Published: 11 March 2024

By Dr Mehwaesh Islam, Research Policy Manager, AMRC

Today we’re launching our refreshed expert review principles and associated guidance (insert trumpets, confetti and applause!) 

We’re so proud of our charities being able to demonstrate robust processes for making funding decisions. It's a core membership requirement for AMRC members. We want to continue to ensure that our members stay ahead of the curve in this space, and that our processes and guidance are designed to support you as best as we can.  

Read on to find out what’s changing, why and next steps!  

Why the need for change? 

Following our 2020 peer review audit, we decided it was time to pause and reflect on what’s working well and what isn’t. We received overwhelmingly positive feedback from our members about the value of the AMRC guidance and the support given as part of the audit process, which gives our charities the opportunity to improve their practices. But we know that the audit process itself was very burdensome, both on AMRC and our member charities.  

Aside from revisiting how the audit is run, we felt that it was an opportune time to refresh our principles and accompanying guidance. We wanted our guidance to reflect the fact that different charities can have different approaches to meeting our principles. We also wanted to ensure our requirements and processes enable our members to stay on the front foot with the shifting sands of change in today’s research landscape.  

So, what’s new? 

We've renamed and reshuffled our five principles of peer review into six principles of expert review. In renaming and shuffling the principles we haven’t lost anything - the content and guidance within the old principles is encompassed by the new principles.  

A few examples of the changes we have introduced include 

  • We’ve changed the terminology we use from ‘peer to expert review. This is to reflect that we consider ‘experts’ involved in the process in the broadest sense – not just academics, but also experts from industry, clinicians, early career researchers, patients or people with lived experience and their carers, etc.  

  • We’ve revised our guidance under each principle to move away from ‘musts’ and ‘shoulds’ and instead provide examples of ways to meet the principle. The guidance has been edited to reflect current best practice and updated with new case studies. 

  • We've introduced ‘Diversity’ as a standalone principle, encompassing guidance previously under Balance. This includes an additional requirement for charities to consider the diversity of experts involved in review in terms of location, career stage, gender and ethnicity, as well as involving patient and public representatives. We acknowledge that this isn’t an easy one to crack, but we need to get better at it. 

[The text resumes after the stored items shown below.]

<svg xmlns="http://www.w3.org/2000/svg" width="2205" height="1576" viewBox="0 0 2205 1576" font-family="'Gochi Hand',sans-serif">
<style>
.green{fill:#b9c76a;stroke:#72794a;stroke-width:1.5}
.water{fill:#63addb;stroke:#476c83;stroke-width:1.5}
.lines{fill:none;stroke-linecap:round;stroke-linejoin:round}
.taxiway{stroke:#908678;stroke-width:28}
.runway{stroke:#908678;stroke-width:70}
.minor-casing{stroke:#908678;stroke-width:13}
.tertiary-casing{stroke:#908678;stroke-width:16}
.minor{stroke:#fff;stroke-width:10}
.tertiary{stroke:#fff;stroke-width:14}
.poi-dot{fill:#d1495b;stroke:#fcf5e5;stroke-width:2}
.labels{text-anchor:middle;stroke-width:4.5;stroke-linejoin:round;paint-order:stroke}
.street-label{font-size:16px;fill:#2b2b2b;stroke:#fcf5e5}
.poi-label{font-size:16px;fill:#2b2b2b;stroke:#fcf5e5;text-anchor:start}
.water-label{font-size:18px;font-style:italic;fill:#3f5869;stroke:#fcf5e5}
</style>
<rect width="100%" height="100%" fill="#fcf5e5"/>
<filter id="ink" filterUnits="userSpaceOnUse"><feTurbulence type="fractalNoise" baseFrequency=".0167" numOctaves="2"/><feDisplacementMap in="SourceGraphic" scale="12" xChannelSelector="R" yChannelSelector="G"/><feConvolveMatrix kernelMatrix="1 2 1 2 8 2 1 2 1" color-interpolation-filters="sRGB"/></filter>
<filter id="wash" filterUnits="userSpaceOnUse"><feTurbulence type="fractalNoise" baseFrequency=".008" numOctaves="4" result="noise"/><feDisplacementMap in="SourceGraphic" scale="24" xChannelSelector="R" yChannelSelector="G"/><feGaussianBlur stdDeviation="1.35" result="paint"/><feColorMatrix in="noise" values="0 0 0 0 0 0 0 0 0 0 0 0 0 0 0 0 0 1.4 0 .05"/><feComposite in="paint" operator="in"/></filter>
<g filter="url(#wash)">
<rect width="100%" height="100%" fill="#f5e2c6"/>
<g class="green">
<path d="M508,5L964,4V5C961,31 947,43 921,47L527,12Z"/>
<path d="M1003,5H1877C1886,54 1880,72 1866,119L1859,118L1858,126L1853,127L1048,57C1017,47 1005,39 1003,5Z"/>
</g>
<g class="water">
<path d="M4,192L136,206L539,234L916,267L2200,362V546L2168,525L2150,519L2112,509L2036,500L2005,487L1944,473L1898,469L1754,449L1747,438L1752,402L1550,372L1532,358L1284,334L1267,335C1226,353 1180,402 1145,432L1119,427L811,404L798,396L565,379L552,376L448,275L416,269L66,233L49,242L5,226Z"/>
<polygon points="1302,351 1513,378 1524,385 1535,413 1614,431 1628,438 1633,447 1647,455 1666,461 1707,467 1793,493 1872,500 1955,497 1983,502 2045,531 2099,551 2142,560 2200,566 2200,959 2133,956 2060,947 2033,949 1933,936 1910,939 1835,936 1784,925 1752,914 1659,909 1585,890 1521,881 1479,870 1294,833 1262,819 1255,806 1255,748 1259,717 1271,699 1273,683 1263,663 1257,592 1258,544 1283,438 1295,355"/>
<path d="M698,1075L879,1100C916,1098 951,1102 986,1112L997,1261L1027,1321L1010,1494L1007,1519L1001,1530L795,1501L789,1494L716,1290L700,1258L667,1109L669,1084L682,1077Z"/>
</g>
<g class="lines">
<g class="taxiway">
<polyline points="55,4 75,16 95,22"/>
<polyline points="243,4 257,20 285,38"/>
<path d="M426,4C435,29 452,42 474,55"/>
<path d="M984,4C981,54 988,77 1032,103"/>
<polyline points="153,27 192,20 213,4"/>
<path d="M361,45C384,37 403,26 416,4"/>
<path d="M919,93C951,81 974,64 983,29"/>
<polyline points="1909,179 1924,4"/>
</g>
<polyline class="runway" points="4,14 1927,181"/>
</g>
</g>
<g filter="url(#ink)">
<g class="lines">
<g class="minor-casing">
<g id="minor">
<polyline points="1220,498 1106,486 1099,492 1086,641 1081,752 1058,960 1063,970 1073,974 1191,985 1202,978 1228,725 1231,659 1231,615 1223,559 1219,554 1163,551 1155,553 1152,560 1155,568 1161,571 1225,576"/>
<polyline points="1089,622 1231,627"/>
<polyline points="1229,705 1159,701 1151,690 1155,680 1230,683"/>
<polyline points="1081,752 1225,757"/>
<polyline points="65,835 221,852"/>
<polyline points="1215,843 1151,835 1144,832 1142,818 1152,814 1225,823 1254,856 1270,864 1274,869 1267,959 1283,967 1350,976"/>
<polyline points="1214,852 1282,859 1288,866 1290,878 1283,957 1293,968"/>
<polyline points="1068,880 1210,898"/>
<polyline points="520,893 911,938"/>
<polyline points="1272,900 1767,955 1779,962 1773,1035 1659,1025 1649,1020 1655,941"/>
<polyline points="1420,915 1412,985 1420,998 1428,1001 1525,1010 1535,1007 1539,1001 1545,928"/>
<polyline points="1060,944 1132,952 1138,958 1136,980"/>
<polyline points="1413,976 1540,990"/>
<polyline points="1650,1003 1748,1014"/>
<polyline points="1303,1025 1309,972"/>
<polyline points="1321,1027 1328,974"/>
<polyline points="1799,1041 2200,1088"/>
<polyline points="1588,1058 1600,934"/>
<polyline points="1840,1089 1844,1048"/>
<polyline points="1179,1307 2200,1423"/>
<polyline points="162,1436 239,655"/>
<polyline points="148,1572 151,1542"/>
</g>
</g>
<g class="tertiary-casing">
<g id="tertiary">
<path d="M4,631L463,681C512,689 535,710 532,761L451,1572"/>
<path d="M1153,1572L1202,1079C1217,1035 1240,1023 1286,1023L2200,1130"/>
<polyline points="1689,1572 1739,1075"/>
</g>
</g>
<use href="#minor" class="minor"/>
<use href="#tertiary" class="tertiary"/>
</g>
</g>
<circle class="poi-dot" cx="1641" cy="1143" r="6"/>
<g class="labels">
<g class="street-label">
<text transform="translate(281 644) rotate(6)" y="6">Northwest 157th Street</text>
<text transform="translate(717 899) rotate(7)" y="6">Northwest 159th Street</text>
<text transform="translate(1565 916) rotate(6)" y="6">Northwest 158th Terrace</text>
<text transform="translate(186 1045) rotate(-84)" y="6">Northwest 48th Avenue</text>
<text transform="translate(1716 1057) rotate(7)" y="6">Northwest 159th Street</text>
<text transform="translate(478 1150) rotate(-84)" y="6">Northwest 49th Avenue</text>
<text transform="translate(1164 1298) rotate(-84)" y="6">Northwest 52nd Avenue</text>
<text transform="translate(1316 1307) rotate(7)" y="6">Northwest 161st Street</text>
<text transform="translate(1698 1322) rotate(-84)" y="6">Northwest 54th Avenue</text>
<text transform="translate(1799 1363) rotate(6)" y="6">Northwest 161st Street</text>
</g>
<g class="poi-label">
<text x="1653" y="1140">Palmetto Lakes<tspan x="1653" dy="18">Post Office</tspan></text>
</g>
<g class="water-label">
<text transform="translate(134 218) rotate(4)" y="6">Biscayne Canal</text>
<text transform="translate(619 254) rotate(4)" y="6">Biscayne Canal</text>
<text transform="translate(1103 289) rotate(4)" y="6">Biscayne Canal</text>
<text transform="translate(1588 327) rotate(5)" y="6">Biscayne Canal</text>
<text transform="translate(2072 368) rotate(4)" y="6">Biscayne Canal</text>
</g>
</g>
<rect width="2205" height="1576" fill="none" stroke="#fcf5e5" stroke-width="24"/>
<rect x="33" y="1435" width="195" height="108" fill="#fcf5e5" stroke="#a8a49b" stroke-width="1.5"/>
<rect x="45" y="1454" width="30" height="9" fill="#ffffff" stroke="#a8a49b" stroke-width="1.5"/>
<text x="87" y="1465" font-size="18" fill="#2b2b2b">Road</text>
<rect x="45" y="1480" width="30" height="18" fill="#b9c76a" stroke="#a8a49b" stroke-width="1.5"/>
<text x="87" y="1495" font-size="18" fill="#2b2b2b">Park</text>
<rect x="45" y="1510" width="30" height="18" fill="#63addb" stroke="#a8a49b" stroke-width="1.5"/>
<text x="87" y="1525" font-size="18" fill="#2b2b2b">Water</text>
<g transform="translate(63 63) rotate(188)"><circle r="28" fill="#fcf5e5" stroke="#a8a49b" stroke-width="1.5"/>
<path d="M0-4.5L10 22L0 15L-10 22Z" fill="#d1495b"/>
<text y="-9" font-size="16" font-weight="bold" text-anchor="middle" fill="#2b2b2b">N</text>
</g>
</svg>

  • There’s more in the guidance about cross-cutting themes such as Equity, Diversity and Inclusion (EDI) and patient and public involvement (PPI) in expert review. We hope that this will improve the quality as well as fairness of AMRC members' expert review processes which will ultimately result in maximum patient benefit. 

  • We’ve introduced a principle of ‘Proportionality’ and clarified when written review is necessary and when you might want to reconsider. 

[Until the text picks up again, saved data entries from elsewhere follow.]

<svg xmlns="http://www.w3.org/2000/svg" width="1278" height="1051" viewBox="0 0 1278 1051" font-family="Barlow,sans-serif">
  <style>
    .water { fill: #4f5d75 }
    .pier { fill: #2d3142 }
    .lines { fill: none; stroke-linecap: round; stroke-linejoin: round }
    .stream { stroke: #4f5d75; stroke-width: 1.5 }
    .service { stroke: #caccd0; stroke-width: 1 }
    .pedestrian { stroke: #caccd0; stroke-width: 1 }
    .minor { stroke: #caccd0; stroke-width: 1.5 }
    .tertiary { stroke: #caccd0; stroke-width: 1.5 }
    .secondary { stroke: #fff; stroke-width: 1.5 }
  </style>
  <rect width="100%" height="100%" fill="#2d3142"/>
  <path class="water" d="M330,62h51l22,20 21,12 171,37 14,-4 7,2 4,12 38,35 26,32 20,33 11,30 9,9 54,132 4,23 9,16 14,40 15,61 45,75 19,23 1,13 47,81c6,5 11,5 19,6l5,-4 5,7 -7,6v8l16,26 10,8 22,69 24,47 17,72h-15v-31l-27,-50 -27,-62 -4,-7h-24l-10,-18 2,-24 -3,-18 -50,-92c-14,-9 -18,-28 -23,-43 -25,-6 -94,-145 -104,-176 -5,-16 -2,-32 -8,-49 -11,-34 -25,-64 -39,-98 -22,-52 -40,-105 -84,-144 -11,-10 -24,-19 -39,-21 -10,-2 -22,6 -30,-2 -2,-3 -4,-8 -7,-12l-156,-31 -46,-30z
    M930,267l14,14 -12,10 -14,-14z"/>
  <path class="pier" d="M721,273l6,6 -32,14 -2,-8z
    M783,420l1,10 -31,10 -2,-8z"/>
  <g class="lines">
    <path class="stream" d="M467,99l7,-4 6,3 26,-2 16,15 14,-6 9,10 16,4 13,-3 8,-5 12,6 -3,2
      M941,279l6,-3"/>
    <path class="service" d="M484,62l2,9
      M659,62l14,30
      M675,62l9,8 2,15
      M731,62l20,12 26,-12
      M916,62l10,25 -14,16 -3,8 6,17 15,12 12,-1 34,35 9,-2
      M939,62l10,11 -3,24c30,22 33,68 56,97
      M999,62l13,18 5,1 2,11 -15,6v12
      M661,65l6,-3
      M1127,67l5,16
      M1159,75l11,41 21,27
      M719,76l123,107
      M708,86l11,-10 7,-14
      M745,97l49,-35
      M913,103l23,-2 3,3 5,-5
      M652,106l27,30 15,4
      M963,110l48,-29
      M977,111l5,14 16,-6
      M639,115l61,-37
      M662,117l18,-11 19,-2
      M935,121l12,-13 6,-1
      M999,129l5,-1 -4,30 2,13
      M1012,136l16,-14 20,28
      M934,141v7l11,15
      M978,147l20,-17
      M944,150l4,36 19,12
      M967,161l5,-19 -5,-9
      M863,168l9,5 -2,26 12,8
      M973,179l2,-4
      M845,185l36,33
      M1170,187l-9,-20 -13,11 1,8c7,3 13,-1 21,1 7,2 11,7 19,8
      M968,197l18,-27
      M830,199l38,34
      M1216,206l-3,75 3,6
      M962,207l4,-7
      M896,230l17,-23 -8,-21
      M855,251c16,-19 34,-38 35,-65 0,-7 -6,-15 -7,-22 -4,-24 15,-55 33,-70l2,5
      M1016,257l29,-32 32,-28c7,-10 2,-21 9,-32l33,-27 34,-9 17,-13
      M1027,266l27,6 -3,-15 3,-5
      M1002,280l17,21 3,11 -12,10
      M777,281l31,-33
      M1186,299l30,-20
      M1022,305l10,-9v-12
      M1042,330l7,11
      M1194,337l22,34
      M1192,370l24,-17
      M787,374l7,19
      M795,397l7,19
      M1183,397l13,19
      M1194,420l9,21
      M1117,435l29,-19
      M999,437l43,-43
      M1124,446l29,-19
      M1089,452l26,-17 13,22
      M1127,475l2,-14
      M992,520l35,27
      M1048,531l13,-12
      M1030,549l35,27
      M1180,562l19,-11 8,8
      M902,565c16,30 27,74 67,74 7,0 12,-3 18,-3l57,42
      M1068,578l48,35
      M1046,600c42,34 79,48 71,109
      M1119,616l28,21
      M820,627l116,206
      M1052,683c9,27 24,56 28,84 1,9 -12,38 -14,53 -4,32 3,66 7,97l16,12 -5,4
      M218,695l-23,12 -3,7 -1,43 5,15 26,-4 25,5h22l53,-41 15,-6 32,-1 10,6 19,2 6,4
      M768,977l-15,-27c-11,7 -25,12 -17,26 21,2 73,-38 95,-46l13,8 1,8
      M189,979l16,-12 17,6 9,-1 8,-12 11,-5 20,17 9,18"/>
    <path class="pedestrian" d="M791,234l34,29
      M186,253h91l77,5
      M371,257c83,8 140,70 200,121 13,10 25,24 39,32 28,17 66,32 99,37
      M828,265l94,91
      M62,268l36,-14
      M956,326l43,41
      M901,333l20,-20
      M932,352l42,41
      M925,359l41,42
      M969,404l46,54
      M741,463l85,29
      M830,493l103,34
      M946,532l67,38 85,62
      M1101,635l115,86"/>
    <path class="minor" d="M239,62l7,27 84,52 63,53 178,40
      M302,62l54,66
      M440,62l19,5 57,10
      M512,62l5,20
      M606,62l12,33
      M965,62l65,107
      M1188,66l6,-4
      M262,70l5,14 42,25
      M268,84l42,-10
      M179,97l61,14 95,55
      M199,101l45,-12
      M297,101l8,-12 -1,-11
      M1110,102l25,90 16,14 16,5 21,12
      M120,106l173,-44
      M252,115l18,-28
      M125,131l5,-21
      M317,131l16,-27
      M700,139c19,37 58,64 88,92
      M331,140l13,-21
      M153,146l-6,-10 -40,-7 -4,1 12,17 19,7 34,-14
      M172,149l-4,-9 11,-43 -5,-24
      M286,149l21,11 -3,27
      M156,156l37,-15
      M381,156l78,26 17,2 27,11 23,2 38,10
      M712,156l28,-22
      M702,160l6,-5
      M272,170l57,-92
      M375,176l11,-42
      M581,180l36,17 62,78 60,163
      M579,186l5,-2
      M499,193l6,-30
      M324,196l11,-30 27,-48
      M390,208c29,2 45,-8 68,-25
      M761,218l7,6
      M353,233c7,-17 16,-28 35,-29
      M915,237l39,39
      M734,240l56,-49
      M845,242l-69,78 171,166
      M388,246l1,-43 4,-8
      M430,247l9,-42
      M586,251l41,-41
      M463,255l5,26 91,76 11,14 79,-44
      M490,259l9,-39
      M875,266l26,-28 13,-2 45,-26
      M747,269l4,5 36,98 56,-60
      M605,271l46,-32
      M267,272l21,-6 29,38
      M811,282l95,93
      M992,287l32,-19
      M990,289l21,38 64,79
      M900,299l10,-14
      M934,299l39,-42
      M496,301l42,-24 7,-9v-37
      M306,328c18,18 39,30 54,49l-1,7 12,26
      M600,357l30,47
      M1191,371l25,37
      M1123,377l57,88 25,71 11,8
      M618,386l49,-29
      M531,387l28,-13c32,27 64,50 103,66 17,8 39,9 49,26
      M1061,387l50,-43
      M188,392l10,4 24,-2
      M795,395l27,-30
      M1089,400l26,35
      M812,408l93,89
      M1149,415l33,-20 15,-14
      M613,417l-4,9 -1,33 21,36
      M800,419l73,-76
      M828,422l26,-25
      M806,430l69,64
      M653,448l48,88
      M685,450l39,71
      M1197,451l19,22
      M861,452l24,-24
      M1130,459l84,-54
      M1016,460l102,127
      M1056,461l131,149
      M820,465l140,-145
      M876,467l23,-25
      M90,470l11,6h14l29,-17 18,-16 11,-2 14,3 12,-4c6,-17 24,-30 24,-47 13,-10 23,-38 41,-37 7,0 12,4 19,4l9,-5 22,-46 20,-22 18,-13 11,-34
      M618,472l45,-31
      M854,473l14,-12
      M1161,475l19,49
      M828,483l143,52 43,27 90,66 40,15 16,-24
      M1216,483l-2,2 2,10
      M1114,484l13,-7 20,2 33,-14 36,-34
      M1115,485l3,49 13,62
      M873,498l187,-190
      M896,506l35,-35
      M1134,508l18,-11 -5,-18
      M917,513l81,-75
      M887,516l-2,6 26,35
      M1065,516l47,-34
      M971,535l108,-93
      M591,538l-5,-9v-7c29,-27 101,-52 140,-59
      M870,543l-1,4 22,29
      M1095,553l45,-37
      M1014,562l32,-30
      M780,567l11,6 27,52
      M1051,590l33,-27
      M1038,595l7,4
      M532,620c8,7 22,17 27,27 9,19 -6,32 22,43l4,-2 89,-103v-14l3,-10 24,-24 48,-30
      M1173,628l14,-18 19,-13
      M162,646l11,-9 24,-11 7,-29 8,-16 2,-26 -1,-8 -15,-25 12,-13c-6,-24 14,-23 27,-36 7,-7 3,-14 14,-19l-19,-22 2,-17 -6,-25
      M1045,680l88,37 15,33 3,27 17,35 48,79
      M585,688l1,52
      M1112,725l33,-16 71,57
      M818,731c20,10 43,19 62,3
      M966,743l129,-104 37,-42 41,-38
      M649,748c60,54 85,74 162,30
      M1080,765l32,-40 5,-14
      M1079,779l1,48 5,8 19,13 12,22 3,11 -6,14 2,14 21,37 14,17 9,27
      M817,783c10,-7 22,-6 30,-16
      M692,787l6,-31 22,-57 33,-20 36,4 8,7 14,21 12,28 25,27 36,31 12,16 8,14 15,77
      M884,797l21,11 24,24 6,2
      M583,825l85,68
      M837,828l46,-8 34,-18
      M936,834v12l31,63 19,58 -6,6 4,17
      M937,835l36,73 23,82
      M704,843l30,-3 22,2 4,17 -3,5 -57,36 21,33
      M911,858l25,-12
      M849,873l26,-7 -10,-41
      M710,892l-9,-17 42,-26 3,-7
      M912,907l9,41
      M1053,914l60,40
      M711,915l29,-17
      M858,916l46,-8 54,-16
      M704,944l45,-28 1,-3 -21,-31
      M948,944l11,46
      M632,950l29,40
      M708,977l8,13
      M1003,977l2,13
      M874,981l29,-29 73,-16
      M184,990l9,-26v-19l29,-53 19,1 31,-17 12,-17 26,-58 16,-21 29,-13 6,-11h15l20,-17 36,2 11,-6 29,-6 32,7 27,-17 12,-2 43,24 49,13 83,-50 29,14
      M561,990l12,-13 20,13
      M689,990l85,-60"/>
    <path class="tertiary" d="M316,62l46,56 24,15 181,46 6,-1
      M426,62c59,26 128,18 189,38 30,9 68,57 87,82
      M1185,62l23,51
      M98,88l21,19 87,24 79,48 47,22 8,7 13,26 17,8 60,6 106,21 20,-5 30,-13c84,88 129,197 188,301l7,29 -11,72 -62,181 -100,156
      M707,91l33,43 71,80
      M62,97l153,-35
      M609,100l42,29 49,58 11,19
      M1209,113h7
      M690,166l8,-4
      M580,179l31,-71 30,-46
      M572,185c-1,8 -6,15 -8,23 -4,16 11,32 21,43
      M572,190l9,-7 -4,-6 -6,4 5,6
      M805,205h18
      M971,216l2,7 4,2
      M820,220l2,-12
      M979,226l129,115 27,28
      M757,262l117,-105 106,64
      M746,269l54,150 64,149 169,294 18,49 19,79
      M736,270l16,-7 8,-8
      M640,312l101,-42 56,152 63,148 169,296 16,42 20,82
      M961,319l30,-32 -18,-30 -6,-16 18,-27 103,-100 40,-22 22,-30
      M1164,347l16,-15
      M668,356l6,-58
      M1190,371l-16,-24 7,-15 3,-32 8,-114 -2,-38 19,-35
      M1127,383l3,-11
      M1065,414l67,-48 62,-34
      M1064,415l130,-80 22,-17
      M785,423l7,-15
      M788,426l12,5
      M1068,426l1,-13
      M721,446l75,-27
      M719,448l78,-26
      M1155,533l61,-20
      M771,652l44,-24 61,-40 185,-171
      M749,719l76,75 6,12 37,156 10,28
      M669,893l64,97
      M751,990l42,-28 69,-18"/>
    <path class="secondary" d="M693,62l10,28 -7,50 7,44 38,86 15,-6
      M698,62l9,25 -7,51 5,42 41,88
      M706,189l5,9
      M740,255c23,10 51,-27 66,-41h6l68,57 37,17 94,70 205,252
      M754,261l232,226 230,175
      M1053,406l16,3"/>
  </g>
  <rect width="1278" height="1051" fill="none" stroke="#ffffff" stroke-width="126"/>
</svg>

  • There’s more in the guidance on innovative methods of expert review (such as sandpits and partial randomisation). We think that these can be incorporated by our members in your processes without compromising the overall principles of expert review. 

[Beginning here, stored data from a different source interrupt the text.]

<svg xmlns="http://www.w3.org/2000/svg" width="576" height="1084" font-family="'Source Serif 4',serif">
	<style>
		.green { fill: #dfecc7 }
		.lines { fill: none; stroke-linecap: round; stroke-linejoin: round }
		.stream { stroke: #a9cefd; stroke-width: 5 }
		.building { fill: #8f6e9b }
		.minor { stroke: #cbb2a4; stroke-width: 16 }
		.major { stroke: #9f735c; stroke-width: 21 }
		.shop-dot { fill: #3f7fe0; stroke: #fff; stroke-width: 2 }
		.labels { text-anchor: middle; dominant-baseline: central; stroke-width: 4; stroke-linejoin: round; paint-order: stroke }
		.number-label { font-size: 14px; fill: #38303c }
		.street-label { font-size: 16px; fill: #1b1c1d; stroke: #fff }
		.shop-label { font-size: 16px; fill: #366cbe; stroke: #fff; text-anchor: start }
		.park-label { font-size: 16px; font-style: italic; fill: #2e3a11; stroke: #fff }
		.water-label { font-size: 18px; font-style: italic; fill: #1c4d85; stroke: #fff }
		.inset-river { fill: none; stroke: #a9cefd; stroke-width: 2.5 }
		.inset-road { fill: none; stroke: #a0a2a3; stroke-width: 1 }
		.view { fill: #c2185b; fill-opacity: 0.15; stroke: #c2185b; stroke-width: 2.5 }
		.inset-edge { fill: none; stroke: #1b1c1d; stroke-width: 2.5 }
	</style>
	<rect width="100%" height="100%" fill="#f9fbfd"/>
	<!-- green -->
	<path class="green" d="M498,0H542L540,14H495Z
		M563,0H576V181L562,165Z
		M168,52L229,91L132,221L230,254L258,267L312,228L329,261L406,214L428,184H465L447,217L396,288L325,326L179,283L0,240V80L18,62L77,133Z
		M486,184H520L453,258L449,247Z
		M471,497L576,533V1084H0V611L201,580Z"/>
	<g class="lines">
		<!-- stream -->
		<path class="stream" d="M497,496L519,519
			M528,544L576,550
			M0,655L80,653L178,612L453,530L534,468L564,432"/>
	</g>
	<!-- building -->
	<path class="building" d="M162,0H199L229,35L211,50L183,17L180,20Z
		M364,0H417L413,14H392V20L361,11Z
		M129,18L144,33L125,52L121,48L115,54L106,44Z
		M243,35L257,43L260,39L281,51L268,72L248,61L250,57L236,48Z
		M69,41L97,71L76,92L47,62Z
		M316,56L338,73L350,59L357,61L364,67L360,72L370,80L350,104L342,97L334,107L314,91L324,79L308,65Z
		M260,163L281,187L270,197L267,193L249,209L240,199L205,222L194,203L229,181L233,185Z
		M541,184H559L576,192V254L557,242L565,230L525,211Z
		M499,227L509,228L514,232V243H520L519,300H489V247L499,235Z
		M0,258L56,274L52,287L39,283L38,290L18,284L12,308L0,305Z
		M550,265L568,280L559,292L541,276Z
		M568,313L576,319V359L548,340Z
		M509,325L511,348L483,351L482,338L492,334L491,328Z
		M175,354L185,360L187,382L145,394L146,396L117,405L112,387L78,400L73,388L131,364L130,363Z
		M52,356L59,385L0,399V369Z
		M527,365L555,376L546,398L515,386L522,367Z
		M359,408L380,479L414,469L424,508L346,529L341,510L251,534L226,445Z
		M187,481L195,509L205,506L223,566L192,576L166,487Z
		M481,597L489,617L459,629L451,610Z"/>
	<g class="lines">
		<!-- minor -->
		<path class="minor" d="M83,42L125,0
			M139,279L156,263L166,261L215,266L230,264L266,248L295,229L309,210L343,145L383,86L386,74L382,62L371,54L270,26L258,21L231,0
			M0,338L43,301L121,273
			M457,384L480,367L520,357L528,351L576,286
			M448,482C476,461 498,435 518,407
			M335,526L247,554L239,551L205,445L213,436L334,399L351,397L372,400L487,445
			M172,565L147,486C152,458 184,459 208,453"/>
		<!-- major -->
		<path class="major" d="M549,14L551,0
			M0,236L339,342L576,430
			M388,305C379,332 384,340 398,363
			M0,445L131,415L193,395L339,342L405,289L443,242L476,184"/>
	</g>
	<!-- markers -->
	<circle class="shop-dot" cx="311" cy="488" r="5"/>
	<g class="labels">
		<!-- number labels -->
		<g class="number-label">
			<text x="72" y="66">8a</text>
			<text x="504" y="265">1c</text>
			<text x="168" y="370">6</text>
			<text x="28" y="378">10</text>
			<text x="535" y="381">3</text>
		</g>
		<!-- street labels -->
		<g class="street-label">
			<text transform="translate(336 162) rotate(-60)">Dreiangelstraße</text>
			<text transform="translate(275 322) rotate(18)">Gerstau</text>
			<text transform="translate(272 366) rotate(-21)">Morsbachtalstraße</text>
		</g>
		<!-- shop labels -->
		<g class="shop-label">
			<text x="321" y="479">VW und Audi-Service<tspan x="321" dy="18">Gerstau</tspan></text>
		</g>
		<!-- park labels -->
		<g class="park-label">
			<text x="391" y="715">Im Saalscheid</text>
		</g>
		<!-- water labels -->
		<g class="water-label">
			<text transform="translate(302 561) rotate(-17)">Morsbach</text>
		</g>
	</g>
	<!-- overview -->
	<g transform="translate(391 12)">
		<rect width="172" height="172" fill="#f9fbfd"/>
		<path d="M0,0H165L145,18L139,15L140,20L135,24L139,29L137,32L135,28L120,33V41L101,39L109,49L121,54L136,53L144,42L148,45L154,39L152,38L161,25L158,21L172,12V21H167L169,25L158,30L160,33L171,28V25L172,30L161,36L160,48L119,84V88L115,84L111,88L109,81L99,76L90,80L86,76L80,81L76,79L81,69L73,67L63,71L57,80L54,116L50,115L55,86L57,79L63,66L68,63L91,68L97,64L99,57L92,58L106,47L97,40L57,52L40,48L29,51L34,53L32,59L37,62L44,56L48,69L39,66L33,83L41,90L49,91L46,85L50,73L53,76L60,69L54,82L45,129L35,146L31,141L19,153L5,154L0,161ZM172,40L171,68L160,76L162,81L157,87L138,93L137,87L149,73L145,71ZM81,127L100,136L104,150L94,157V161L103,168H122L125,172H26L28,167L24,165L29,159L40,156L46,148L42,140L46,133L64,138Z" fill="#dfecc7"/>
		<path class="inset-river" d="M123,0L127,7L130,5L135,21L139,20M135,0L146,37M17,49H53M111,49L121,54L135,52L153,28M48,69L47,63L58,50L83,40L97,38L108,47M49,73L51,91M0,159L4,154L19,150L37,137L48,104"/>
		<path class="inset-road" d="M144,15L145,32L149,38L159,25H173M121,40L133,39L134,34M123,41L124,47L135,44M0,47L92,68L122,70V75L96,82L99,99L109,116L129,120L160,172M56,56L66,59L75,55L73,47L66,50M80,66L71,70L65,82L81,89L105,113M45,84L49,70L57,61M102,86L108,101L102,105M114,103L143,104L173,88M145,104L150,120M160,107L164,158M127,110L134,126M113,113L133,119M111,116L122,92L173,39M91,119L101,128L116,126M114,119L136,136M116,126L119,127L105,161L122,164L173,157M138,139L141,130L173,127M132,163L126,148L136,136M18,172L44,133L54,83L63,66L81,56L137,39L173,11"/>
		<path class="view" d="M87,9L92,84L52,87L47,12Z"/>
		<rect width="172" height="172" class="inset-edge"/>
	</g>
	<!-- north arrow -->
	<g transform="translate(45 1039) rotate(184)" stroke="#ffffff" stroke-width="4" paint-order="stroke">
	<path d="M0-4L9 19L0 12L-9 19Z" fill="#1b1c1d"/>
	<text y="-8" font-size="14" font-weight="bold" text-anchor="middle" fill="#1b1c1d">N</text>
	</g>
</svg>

  • We’ve clarified our guidance to ensure that proportionate long-term review is carried out by both funders of single institutes and those making long-term strategic investments without ongoing open competition. 

We hope that the above changes and updates will improve clarity and allow more flexibility across the diversity of our membership. 

What’s next? 

We know that our members are comfortably meeting most of the above recommendations. But we want to help you improve your processes in areas where you think they may be lacking. Over the course of the year, we will be offering events, training, surgery-style sessions and peer-to-peer support to provide support and guidance on an ongoing basis.  

The next audit of our members’ funding decision-making processes will take place in 2025 (as planned) but we'll make it lighter-touch​ than the previous exercise, whilst upholding the quality kitemark and necessary assurance that makes the process so valuable to our members.  

Ahead of the full audit next year, we're keen to run a pilot with a handful of members to stress test the new process. We're looking for volunteer member charities to take part in this pilot. Could this be your organisation? If so, please get in touch with me via [email protected]. A bonus for charities taking part in this pilot is that they will not be re-audited in 2025.  

Last but not the least, we’d love to hear from you about things that you are doing differently. We will continue to update the guidance with case studies and examples of good practice.  

We hope you’ll find these changes useful. Ahead of the next audit, let’s get ready to bring our expert review A-game!